Answer from the tribute to Clive Minton below:
1. In what year did Clive Minton move to Australia?
2. Who took on the role of Chair after Clive?
3. Which two places did the North-west Australia Shorebird Expeditions show to be key non-breeding habitat for migratory shorebirds?

▶ Extracted text:

>>>>>

Sad loss of “father of wader studies” in EAAF, Clive Minton, 1934-2019

Clive Dudley Thomas Minton 1934-2019

Clive Minton, a father figure in global wader studies, very sadly died in a car accident in Australia on 6 November 2019.

Photo: Chung Yu Chiang

Clive trained as a metallurgist but is best known for his work with waders. His early wader studies were in England with the Wash Wader Ringing Group (founded in 1959). Early catches of waders used rocket nets, but soon the group developed the cannon net – their first catch being in 1967. Clive moved to Australia in 1978 where he introduced cannon netting to the East Asian-Australasian Flyway and played key roles in the Victorian Wader Studies Group (formed 1978) and the Australasian Wader Studies Groups (formed 1981), as well as the Royal Australasian Ornithologists’ Union.

In 1980-81 the Australian Wader Studies Group was formed as a special interest group of the then Royal Australasian Ornithologists Union (now BirdLife Australia) and Clive was elected as the inaugural Chair. After the late Mark Barter took on the role of Chair, Clive continued to be a key Committee member and contributed valuably for 39 years!

Clive was the key initiator of the North-west Australia Shorebird Expeditions. This field work dramatically increased knowledge of the importance of Roebuck Bay and Eighty Mile Beach as key non-breeding habitat of many species of migratory shorebirds. This work has continued annually or biannually for over 35 years and involved many people for Asia and Europe. It provided inspiration to young shorebird conservationists in Australasia and from across the EAA Flyway.  It has led to the developed the largest morphometric and movement data set for migratory shorebirds in the EAA Flyway. This work also led to the establishment of Broome Bird Observatory and this continues to be a legacy to the passion Clive had for migratory shorebirds.

<<<<<

▶ Records:
>>>>>

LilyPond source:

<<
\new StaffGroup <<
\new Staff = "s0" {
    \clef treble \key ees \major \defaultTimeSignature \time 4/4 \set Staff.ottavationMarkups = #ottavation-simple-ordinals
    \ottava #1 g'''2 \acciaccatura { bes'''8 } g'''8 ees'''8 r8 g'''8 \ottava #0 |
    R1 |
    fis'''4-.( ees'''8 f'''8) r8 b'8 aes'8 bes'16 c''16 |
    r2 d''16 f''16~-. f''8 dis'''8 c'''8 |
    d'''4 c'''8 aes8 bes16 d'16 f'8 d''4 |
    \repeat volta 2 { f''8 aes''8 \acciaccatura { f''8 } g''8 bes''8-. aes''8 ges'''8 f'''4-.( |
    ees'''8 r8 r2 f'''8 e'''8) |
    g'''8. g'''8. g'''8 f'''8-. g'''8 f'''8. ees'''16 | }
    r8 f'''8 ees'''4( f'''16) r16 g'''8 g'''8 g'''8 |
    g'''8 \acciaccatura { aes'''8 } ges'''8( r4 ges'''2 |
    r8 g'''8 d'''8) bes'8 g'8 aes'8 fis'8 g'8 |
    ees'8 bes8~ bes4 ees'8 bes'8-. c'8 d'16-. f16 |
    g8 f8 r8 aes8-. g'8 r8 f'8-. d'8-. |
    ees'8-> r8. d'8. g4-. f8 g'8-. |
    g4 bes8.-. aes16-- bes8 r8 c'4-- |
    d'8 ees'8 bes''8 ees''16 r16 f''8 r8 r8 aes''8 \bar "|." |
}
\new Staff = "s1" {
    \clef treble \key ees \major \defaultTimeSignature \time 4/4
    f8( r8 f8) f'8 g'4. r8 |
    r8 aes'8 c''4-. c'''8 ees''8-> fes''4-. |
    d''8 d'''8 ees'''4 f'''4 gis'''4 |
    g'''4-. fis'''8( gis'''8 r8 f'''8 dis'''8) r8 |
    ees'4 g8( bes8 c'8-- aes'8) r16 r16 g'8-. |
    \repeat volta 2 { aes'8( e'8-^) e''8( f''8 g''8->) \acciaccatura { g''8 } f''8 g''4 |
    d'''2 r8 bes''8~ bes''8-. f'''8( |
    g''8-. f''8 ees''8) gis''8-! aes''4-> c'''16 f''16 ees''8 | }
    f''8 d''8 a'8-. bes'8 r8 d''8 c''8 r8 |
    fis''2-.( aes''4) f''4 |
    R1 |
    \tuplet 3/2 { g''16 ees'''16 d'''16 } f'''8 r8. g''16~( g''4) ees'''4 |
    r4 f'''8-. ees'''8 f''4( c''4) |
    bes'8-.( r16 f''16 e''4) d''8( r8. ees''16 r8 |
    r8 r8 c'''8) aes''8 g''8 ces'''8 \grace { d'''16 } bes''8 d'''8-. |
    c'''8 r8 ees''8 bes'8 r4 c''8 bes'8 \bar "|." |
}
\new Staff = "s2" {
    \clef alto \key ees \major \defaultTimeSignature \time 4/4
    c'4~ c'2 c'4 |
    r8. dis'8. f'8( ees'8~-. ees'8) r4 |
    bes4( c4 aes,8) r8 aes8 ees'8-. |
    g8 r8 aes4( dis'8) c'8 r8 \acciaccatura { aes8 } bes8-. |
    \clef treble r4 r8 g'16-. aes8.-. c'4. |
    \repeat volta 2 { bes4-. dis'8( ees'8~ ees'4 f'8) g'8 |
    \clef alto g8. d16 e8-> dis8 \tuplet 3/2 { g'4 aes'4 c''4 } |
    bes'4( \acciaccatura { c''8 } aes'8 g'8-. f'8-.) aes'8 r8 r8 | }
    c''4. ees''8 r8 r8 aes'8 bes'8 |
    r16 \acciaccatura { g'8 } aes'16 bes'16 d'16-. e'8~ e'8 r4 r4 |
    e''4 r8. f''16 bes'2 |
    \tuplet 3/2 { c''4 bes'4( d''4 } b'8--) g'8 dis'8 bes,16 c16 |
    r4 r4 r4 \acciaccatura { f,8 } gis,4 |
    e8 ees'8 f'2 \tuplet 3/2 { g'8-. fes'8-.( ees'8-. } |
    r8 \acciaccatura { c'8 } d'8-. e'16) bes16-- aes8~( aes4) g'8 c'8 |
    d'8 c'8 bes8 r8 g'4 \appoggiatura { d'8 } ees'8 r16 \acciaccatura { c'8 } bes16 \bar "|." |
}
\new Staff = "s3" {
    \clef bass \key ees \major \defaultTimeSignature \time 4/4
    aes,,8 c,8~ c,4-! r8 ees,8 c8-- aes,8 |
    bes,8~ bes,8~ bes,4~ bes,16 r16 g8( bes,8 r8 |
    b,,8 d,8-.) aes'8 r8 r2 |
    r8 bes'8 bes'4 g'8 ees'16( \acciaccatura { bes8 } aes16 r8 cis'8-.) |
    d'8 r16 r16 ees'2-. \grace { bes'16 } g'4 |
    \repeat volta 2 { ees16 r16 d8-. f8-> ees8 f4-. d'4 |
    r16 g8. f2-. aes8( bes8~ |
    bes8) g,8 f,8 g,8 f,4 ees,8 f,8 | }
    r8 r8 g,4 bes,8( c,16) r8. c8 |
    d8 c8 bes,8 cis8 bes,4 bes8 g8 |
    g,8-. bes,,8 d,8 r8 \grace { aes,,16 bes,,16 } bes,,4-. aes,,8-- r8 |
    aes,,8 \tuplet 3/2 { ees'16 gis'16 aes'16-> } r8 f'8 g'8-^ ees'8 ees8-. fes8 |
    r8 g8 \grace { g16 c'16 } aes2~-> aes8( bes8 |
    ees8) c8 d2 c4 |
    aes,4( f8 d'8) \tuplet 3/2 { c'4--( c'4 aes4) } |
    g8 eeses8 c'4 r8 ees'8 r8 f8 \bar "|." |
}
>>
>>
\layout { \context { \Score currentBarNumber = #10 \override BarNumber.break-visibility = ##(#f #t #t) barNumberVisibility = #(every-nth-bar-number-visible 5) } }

<<<<<

▶ Written response:
1. 1978
2. Mark Barter
3. Roebuck Bay and Eighty Mile Beach